При таких деяниях Регенову приходилось плохо на Сахалине. И так длилось до 1897 г., когда на Сахалин впервые был командирован "не полагающийся по штату" психиатр, и впервые же было устроено и психиатрическое отделение. Психиатр, едва посмотрев на "неисправимого" арестанта-бунтаря, сказал:
– Господа! Да ведь это сумасшедший.
И посадил его в свое отделение, которое быстро наполнилось: только в 1897 г., в посту Александровском, среди каторжан оказалось семьдесят три сумасшедших.
В психиатрическом отделении Регенов быстро успокоился, стал кроток и послушен и только иногда буйствует, входя в соприкосновение с тюремной администрацией.
– Уж его всячески стараюсь отдалить от всяких соприкосновений и столкновений!
– говорил мне психиатр.

-=-=-

** Задание 1 **
Определите, согласуются ли с текстом о Регенове на Сахалине утверждения ниже. Для каждого ответьте «да» или «нет» и приведите решающие слова текста в точной цитате.
(а) Психиатр впервые был командирован на Сахалин в 1897 г.
(б) В психиатрическом отделении Регенов стал буйствовать постоянно.
(в) В 1897 г. в посту Александровском среди каторжан оказалось семьдесят три сумасшедших.
** Задание 2 **
Процитируйте из текста о Регенове на Сахалине отрывок от слов «И посадил его» до слов «с тюремной администрацией.» включительно.

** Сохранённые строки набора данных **
-=-=-

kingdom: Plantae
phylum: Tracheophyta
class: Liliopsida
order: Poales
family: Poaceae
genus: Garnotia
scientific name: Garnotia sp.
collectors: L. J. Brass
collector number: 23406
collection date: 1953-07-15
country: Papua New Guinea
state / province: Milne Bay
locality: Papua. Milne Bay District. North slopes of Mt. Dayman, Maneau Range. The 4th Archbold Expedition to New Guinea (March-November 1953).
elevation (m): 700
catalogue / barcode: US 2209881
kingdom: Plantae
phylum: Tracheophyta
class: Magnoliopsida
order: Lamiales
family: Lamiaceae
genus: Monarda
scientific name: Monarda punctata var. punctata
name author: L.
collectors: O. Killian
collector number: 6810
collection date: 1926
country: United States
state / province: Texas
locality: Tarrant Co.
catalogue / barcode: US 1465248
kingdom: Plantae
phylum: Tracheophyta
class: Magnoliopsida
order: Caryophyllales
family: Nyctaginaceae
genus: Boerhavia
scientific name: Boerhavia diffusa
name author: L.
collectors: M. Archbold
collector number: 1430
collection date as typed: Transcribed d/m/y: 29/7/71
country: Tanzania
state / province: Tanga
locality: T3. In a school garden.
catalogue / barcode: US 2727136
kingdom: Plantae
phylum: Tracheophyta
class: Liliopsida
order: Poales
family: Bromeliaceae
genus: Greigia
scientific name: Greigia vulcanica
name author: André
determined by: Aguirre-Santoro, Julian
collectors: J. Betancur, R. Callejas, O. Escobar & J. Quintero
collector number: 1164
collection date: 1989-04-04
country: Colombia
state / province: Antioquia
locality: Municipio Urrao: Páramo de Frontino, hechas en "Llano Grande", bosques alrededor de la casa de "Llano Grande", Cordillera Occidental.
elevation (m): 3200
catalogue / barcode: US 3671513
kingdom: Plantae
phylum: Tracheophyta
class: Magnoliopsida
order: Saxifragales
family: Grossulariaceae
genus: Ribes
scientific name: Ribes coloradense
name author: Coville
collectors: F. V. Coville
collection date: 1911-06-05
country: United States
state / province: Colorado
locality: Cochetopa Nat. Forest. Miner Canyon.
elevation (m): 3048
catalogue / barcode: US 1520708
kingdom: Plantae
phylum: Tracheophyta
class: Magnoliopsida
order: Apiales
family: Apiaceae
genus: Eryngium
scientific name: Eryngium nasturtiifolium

-=-=-

** Ответ 1 **
(а) Да: «до 1897 г., когда на Сахалин впервые был командирован "не полагающийся по штату" психиатр».
(б) Нет: «стал кроток и послушен и только иногда буйствует».
(в) Да: «только в 1897 г., в посту Александровском, среди каторжан оказалось семьдесят три сумасшедших».

** Ответ 2 **
И посадил его в свое отделение, которое быстро наполнилось: только в 1897 г., в посту Александровском, среди каторжан оказалось семьдесят три сумасшедших.
В психиатрическом отделении Регенов быстро успокоился, стал кроток и послушен и только иногда буйствует, входя в соприкосновение с тюремной администрацией.